La magia dei Giardini di Ninfa e dei Castelli Romani
La primavera nel Lazio è sinonimo di risveglio floreale. Il luogo simbolo di questa stagione è senza dubbio il Giardino di Ninfa, situato nel territorio di Cisterna di Latina. Questo monumento naturale è un giardino all'inglese dove le rovine medievali si intrecciano con varietà botaniche rare. La visita è possibile solo in determinati periodi primaverili e richiede la prenotazione, garantendo un'esperienza immersiva tra ciliegi in fiore e ruscelli limpidi. Spostandosi verso i Castelli Romani, una passeggiata a Nemi è perfetta per ammirare il lago omonimo dal borgo, celebre per le sue fragoline di bosco che iniziano a maturare proprio con i primi caldi di aprile.
I laghi vulcanici: Bolsena e Bracciano
I laghi laziali offrono scenari rigeneranti quando le giornate si allungano. Il Lago di Bolsena, nell'Alto Lazio, accoglie i visitatori con le sue acque cristalline e le isole Bisentina e Martana. Passeggiare sul lungolago di Bolsena o esplorare il borgo di Capodimonte permette di godere di una quiete rara. Sul versante opposto, il Lago di Bracciano invita a scoprire Anguillara Sabazia e Trevignano Romano, borghi dove il tempo sembra essersi fermato. È il momento ideale per noleggiare una bicicletta e percorrere i sentieri che circondano il bacino, godendo della fioritura della macchia mediterranea.

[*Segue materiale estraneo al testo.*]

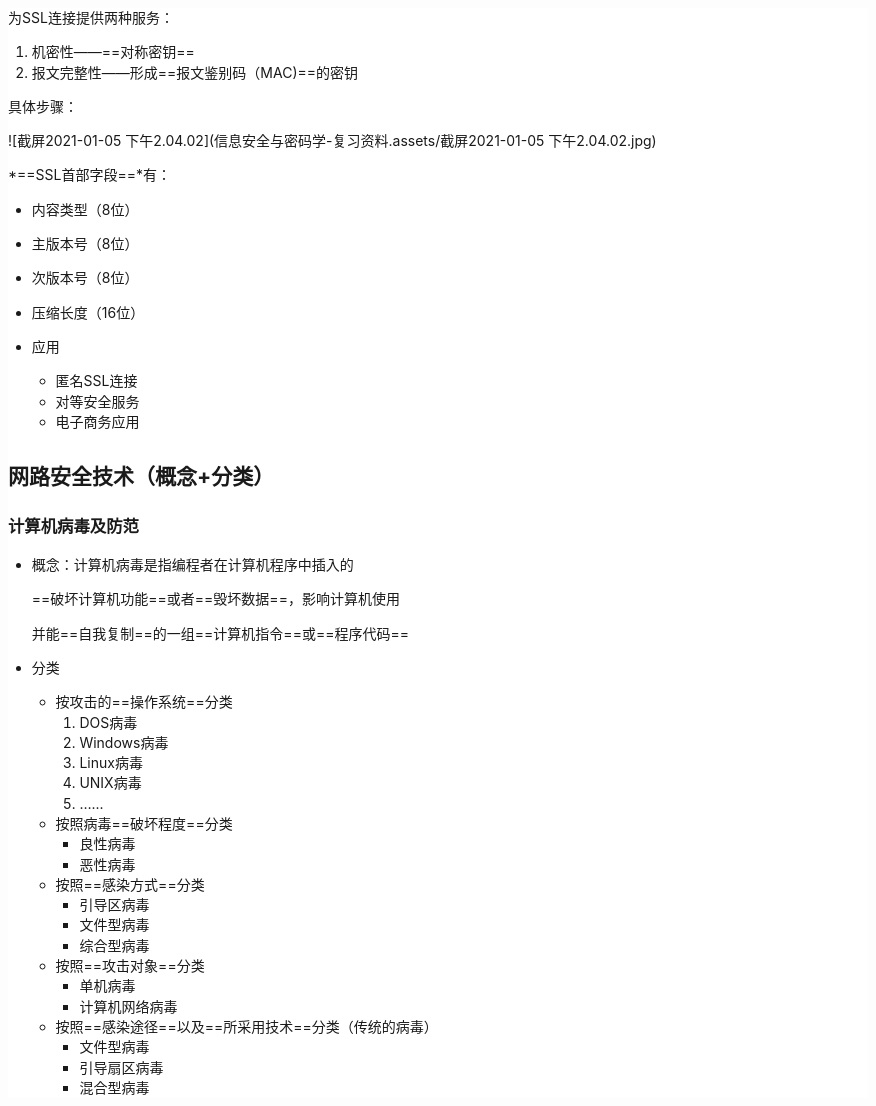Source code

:   为SSL连接提供两种服务：

  1. 机密性——==对称密钥==
  2. 报文完整性——形成==报文鉴别码（MAC)==的密钥

  具体步骤：

  ![截屏2021-01-05 下午2.04.02](信息安全与密码学-复习资料.assets/截屏2021-01-05 下午2.04.02.jpg)

  *==SSL首部字段==*有：

  + 内容类型（8位）
  + 主版本号（8位）
  + 次版本号（8位）
  + 压缩长度（16位）

+ 应用

  + 匿名SSL连接
  + 对等安全服务
  + 电子商务应用

## 网路安全技术（概念+分类）

### 计算机病毒及防范

+ 概念：计算机病毒是指编程者在计算机程序中插入的

  ==破坏计算机功能==或者==毁坏数据==，影响计算机使用

  并能==自我复制==的一组==计算机指令==或==程序代码==

+ 分类

  + 按攻击的==操作系统==分类
    1. DOS病毒
    2. Windows病毒
    3. Linux病毒
    4. UNIX病毒
    5. …...
  + 按照病毒==破坏程度==分类
    + 良性病毒
    + 恶性病毒
  + 按照==感染方式==分类
    + 引导区病毒
    + 文件型病毒
    + 综合型病毒
  + 按照==攻击对象==分类
    + 单机病毒
    + 计算机网络病毒
  + 按照==感染途径==以及==所采用技术==分类（传统的病毒）
    + 文件型病毒
    + 引导扇区病毒
    + 混合型病毒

Borghi medievali e valli incantate
Il Lazio è una terra di borghi arroccati che in primavera si trasformano in veri set fotografici. Civita di Bagnoregio, la "città che muore", offre in primavera una luce particolare che esalta il contrasto tra il tufo e il cielo azzurro. Proseguendo verso la Tuscia, non può mancare una sosta a Bomarzo per visitare il Parco dei Mostri; qui, tra le sculture rinascimentali, la vegetazione rigogliosa crea un'atmosfera magica e misteriosa. Se cercate una meta meno battuta, visitate Calcata, il borgo degli artisti incastonato tra le gole del Treja. Le sue vie strette e le botteghe artigiane sono circondate da una natura selvaggia che, in questo periodo, esplode di colori intensi.
Itinerari nel verde: la Tuscia e la Ciociaria
Per chi ama il trekking leggero, la primavera è perfetta per esplorare la Via Francigena nel tratto laziale. Il percorso che attraversa Proceno e Acquapendente regala paesaggi collinari punteggiati da papaveri e grano giovane. Spostandosi a sud, la Ciociaria offre perle come il borgo di Arpino, città natale di Cicerone, dove l'aria frizzante di montagna rende la visita alla Civitas Ciceroniana particolarmente piacevole. Un'altra tappa fondamentale è l'Abbazia di Casamari, a Veroli, circondata da un paesaggio rurale che trasmette profonda serenità. Che sia un weekend dedicato all'arte, alla fotografia o semplicemente al relax all'aria aperta, il Lazio in primavera si conferma una destinazione versatile, capace di soddisfare ogni viaggiatore in cerca di autenticità e bellezza paesaggistica.